SHIFT 2: Unleashed
Second gear.
As such, you are never merely racing against the other cars on the track in any single event. You're also racing against your friends list, and your and their best times become arcade-style high scores, with all the hustle and bustle of micro-competition that they demand.
Perhaps more profound to the second-by-second game experience, however, is the experience system, a prestige economy into which every positive action you perform in the game feeds.
Perform a slick start from the grid and you earn experience points. Overtake a competitor and you earn experience. Draft, block, stick to the green racing line marker on the track or slide with elegance around a corner and the gauge will fill. You earn points for where you place in a race, and how many of your friends you beat on Autolog. The sizeable experience gauge that sits in the centre of the top of the screen where the wing mirror normally would go may be a desperately unsubtle reward read-out, but it sure works.
Fill the gauge and your character levels up, earning money and unlocking new races, vinyls with which to decorate your vehicle, and championships. It's a system lifted straight from Dungeons & Dragons (or, to put it in car game parlance, it's Project Gotham's Kudos system taken to an extreme).
Each of the game's 30-odd courses also has a completion rate, a stat that reveals how close you have come to mastering its corners and racing line. This statistic is persistent between sessions. So, for example, next time you return to Brands Hatch you have the opportunity to improve upon the 'mastery' rate for that course, literally ticking off corners on the mini-map as you successfully complete them, and colouring sections of the track green like de Blob on wheels as you take the perfect racing line through them.

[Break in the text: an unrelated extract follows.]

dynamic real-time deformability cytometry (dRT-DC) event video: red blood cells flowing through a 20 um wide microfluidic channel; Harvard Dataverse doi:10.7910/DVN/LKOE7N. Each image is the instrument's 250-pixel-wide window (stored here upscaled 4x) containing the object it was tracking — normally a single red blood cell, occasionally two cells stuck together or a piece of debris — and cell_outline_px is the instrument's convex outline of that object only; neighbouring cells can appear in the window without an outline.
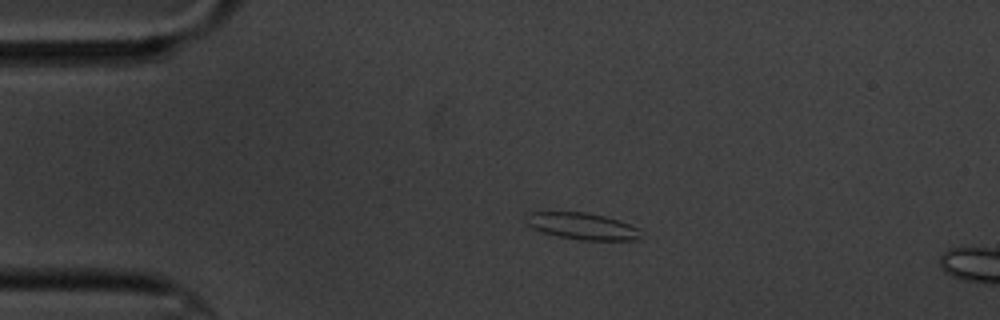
{"species": "common noctule bat (a hibernating species)", "species_latin": "Nyctalus noctula", "temperature_condition": "cold", "stored_images_in_passage": 2, "camera_frame_rate_fps": 3000, "um_per_image_px": 0.085, "animal": {"sex": "male", "body_mass_g": 20.1, "forearm_length_mm": 53.5}, "frame": {"image": 1, "passage_image": 1, "time_ms": 0.0, "image_size_px": [1000, 320], "cell_outline_px": [[640, 236], [636, 240], [580, 240], [560, 236], [544, 232], [532, 228], [528, 224], [524, 216], [528, 212], [588, 212], [604, 216], [640, 228]], "centroid_in_image_um": [49.47, 19.21], "position_along_channel_um": 35.5, "area_um2": 17.69}}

There will be those who baulk at all this RPG-ification of the racing game. But the core racing experience is robust enough that the constant stream of rewards and micro-challenges never feels like it's trying to make up for something crucial that's missing, so much as it's heightening the effectiveness of what's already there.
Besides, one crucial benefit of the system is that even when you're in last place it still feels as though it's worth persevering and racing well in order to net experience. For once it really isn't just the winning so much as the taking part that counts.
Online, the game has enough flexibility to allow players to set up matches to suit their tastes. Lobby owners can set the time of day, force particular in-car views and, of course, dictate the vehicle class and whether downloadable cars are permitted or not. If you want to get into car modification then the setup is identical to that of the Forza series, each car given a 'score' based on its power and potential, and then slotted into a class based on that number.
Once you've pushed a vehicle to the edge of a class you can then fine-tune its behaviour on the track, even saving out specific tuning setups for specific tracks and conditions and tweaking values live on the test track.
As an update to the previous SHIFT title, Unleashed is a significant draft forward. While the driving itself retains the boisterous character of its predecessor, there's been a considerable tightening of focus in the experience system, which makes every race feel meaningful whether you win or lose.
In a sense, the designers are following a general trend in game design, rather than defining it, but never before have extrinsic rewards been used with such determination and to such great effect in a racing game. Combine this with the brilliance of EA's Autolog and SHIFT 2 becomes a significant proposition.
Many will consider the game a third place to Forza and Gran Turismo's slicker, more exacting odes to motor racing, but in terms of its social features, SHIFT 2 leads the pack, even if Autolog really is a debt owed to the Need for Speed heritage it is so eager to pull away from.